DATA FOR THIS TASK:

+++

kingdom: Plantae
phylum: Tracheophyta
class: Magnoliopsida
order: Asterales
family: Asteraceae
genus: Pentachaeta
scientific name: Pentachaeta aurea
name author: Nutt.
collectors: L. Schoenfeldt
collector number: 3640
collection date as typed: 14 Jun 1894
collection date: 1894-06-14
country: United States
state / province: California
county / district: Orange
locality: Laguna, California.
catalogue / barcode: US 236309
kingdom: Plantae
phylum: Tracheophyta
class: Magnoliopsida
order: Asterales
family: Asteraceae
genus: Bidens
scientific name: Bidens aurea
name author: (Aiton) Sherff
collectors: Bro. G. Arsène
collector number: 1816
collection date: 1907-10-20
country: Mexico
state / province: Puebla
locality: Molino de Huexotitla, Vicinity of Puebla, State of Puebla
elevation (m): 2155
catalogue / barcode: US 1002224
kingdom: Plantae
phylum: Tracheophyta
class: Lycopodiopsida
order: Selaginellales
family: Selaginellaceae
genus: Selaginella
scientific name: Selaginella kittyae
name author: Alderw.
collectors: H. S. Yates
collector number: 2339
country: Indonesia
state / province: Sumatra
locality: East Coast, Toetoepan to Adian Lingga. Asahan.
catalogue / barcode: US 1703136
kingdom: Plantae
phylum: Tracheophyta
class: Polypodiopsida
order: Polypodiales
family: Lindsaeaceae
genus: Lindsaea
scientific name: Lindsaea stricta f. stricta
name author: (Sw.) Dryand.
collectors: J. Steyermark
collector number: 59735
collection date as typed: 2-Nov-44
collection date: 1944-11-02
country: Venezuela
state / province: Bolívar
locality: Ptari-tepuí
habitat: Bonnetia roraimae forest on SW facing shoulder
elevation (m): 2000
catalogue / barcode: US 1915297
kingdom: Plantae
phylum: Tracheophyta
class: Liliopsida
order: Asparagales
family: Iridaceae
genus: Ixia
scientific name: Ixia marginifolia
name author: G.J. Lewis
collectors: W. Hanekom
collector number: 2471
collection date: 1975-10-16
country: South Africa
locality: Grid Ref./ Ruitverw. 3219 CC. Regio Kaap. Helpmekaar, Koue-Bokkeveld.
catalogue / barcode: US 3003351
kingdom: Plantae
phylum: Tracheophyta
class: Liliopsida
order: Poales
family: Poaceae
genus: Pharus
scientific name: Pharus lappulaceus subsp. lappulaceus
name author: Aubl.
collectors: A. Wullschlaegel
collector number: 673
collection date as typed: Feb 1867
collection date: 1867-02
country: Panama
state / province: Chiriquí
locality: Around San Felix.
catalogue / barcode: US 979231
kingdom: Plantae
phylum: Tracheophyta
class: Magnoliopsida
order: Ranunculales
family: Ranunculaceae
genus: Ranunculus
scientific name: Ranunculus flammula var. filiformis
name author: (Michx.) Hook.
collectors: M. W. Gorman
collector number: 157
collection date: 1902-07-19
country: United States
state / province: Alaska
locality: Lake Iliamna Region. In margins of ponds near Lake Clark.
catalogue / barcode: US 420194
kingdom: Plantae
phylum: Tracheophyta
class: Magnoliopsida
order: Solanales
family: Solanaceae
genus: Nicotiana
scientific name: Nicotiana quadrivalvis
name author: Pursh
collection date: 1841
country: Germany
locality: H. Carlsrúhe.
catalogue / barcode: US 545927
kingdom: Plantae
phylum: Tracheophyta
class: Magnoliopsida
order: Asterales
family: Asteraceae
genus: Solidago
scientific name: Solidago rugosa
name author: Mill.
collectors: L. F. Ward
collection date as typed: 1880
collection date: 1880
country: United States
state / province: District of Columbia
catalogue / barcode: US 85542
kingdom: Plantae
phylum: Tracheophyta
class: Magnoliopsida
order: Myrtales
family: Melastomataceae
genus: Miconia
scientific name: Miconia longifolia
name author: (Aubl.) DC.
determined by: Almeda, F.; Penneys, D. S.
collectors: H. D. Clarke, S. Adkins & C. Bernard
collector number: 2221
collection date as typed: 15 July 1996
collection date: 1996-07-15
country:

+++

PROBLEM REQUIREMENTS: Please quote the listing word for word, starting at the line that contains "scientific name: Nicotiana quadrivalvis" and ending at the final line of the listing, with both of those lines included.

TASK ANSWER:
scientific name: Nicotiana quadrivalvis
name author: Pursh
collection date: 1841
country: Germany
locality: H. Carlsrúhe.
catalogue / barcode: US 545927
kingdom: Plantae
phylum: Tracheophyta
class: Magnoliopsida
order: Asterales
family: Asteraceae
genus: Solidago
scientific name: Solidago rugosa
name author: Mill.
collectors: L. F. Ward
collection date as typed: 1880
collection date: 1880
country: United States
state / province: District of Columbia
catalogue / barcode: US 85542
kingdom: Plantae
phylum: Tracheophyta
class: Magnoliopsida
order: Myrtales
family: Melastomataceae
genus: Miconia
scientific name: Miconia longifolia
name author: (Aubl.) DC.
determined by: Almeda, F.; Penneys, D. S.
collectors: H. D. Clarke, S. Adkins & C. Bernard
collector number: 2221
collection date as typed: 15 July 1996
collection date: 1996-07-15
country:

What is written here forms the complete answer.